House Bill 579 — Medical information, employers

by
Parrish Miller
February 16, 2022

Bill Description: House Bill 579 would protect an employee's personal medical information in some circumstances, while creating numerous exceptions. 

Rating: +1

Analyst Note: House Bill 579 is one of several bills introduced this session that deals with preventing or limiting the scope of vaccine mandates in Idaho. 

Over the last two years, governments at every level have engaged in a series of coordinated activities designed to coerce individuals and businesses to comply with the preferences of central planners and self-appointed experts of all stripes. Businesses have frequently been forced into threatening to dismiss employees if they do not comply with the state's ever evolving conception of "the science." Lost in this battle have been the rights of individuals — rights of privacy, self-ownership, and self-determination. What is the remedy? To protect individual rights, legislators must act. The Legislature must ruthlessly excise all medical mandates from society, whether through governments or employers involuntarily deputized by them. Individuals must be free to determine for themselves what is proper and medically necessary. Protecting individual liberty requires recognizing the fundamental right to make one's own medical decisions free from coercion or threats of retribution.

Does it violate the spirit or the letter of either the U.S. Constitution or the Idaho Constitution? Examples include restrictions on speech, public assembly, the press, privacy, private property, or firearms. Conversely, does it restore or uphold the protections guaranteed in the U.S. Constitution or the Idaho Constitution?

House Bill 579 would create Section 44-203, Idaho Code, to say that "an employee has a right to confidentiality and privacy concerning his personal medical information." If only the bill stopped there, it would be more valuable. Instead, it creates numerous exceptions that devalue the right nearly to the point of irrelevance. 

The bill says that employees can be required to disclose personal medical information to their employers for several reasons. They include: if the disclosure is deemed necessary for purposes of "the Americans with disabilities act, P.L. 101-336, and amendments to such act"; "the family and medical leave act, P.L. 103-3, and amendments to such act"; "Chapter 59, title 67, Idaho Code" (commission on human rights); or "other relevant federal or state law."

House Bill 579 further allows for one’s "right to confidentiality and privacy" to be violated if the medical information is deemed "necessary for the employer to determine whether the employee can perform the essential requirements of his position or of a new position to which the employee has requested a transfer or promotion and, at the time of or immediately before the hiring of the employee, the employer identified the specific personal medical information to be disclosed and the employee agreed to the release of such personal medical information."

The bill also allows that "the employer may require that such information be updated or kept current if the employee is made aware of the requirement at the time of or immediately before hiring."

In other words, if the employer decides that a vaccine mandate is an "essential requirement," it can still impose the mandate and require employees to reveal information about their vaccination status in the future. 
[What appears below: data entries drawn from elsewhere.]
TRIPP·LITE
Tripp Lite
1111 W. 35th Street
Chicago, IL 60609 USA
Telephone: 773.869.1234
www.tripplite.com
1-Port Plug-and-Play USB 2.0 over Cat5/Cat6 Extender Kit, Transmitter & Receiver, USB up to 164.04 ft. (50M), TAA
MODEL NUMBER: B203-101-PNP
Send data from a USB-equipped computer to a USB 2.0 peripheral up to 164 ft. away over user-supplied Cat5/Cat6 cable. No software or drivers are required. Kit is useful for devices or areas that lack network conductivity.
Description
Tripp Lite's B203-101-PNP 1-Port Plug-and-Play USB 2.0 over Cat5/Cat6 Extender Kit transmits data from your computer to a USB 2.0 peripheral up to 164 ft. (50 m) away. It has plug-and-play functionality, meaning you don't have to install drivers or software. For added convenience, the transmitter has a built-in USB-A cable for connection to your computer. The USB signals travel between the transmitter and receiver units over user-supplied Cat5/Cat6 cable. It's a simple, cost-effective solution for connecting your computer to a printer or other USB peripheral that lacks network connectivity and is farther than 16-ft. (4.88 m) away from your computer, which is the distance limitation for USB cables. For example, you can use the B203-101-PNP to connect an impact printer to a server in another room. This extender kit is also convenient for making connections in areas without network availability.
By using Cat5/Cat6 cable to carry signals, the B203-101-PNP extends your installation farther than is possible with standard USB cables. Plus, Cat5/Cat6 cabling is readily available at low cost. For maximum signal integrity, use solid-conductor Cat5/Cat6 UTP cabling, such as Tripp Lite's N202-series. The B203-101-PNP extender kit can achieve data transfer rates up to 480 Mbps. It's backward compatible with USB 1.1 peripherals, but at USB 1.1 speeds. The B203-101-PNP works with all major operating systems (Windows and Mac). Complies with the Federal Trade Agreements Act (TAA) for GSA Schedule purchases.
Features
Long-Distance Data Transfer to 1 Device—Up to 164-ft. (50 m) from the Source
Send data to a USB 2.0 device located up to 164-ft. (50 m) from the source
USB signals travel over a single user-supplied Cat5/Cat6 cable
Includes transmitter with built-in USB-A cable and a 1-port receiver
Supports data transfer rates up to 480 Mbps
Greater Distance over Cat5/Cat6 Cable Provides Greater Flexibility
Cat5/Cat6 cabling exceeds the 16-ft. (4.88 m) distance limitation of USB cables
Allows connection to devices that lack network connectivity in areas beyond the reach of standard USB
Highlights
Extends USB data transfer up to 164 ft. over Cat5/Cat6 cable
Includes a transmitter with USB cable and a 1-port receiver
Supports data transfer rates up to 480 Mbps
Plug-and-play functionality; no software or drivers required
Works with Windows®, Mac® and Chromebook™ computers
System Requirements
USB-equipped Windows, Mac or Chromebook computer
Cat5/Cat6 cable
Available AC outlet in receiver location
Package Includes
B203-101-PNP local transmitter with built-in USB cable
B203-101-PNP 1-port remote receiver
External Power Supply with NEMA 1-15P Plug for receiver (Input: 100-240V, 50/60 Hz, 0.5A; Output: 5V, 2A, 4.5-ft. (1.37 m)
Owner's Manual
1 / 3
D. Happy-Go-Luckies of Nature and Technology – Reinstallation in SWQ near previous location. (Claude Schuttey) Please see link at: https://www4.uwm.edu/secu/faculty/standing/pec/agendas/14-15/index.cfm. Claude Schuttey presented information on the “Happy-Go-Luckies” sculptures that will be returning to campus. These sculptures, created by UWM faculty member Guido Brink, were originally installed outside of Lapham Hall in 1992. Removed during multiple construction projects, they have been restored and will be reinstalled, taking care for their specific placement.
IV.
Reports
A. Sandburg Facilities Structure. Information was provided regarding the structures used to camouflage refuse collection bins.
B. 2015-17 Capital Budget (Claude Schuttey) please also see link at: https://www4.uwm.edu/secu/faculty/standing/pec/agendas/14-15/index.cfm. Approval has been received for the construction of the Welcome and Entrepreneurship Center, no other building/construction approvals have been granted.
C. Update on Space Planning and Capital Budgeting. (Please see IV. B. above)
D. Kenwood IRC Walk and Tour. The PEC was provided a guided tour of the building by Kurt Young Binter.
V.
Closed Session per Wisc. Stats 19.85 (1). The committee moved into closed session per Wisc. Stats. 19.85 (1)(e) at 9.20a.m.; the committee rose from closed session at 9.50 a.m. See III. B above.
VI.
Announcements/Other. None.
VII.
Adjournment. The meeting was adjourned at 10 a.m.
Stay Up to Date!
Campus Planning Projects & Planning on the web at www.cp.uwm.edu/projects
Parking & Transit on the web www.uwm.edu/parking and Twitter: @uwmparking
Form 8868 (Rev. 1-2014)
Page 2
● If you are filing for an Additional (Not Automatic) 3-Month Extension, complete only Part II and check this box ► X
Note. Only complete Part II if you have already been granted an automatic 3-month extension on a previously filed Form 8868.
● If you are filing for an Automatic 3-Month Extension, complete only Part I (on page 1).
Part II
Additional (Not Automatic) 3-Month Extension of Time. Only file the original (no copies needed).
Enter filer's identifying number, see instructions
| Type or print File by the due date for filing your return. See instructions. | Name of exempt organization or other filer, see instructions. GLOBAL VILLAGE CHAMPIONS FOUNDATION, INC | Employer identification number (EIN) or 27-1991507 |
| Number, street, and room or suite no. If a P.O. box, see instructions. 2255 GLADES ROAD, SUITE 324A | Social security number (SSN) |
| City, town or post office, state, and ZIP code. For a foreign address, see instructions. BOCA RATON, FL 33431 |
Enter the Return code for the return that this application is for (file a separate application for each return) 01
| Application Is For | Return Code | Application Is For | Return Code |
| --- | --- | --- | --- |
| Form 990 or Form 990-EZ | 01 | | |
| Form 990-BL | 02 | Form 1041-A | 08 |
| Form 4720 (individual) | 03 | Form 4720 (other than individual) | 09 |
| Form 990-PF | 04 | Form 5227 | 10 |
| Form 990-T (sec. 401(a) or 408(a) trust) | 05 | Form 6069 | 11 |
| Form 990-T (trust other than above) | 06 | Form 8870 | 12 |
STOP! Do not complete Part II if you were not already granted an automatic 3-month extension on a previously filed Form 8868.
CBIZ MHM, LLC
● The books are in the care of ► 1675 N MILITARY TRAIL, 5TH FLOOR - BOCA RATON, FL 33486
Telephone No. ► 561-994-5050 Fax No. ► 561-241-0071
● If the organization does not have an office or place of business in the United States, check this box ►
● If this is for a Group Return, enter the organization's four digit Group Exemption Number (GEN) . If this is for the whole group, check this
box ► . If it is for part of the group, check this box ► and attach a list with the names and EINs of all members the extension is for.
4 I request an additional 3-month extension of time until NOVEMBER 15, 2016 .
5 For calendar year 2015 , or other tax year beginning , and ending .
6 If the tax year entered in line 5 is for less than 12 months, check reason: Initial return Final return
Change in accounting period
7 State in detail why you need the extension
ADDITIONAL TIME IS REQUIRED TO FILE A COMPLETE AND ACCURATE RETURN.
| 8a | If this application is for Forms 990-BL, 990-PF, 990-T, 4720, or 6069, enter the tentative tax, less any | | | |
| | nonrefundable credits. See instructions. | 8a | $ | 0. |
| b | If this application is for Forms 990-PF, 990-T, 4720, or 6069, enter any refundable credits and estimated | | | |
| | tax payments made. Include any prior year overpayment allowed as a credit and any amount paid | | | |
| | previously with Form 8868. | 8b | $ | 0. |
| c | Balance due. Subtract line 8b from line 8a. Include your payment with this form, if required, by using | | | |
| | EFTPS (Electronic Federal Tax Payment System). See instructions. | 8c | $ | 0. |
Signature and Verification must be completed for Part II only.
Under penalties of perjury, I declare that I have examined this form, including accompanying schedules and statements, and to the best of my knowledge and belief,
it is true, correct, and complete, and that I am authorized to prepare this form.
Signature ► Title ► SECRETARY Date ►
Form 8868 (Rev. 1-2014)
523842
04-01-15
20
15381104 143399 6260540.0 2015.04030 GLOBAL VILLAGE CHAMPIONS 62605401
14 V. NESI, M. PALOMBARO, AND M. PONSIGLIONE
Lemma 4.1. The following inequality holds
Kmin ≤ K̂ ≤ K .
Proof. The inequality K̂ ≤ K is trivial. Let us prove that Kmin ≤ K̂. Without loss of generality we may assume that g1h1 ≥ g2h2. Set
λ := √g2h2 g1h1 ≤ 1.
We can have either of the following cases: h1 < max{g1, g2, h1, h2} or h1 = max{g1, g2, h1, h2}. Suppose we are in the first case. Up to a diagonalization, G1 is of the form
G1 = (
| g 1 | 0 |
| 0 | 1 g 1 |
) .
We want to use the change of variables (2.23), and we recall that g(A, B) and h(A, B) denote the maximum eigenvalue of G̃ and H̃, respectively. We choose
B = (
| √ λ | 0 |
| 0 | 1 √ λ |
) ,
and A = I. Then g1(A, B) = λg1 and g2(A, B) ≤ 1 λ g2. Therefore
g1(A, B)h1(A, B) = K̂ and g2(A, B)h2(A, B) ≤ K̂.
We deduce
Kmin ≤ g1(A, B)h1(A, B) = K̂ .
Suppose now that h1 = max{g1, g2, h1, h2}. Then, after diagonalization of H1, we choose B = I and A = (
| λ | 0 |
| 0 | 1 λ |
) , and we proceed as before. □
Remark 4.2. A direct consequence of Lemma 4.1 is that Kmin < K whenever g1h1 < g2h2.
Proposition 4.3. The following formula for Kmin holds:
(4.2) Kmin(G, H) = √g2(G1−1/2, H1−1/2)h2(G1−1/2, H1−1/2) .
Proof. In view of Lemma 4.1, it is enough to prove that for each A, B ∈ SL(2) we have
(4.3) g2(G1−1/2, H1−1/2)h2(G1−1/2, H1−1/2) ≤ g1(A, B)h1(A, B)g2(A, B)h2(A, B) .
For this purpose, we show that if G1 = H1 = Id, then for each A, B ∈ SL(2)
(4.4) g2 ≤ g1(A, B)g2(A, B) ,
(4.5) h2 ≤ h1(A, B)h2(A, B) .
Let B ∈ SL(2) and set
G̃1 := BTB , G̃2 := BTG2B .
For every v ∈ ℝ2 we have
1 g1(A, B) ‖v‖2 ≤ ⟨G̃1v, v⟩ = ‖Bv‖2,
If indeed "an employee has a right to confidentiality and privacy concerning his personal medical information," the exceptions contained in this statute represent significant and intolerable violations of that right.

On net, this bill is still somewhat positive as it may serve to limit, to some small degree, the violation of individual liberty that is inherent in all forced revelations of personal medical information — including those permitted under the numerous exceptions in this bill.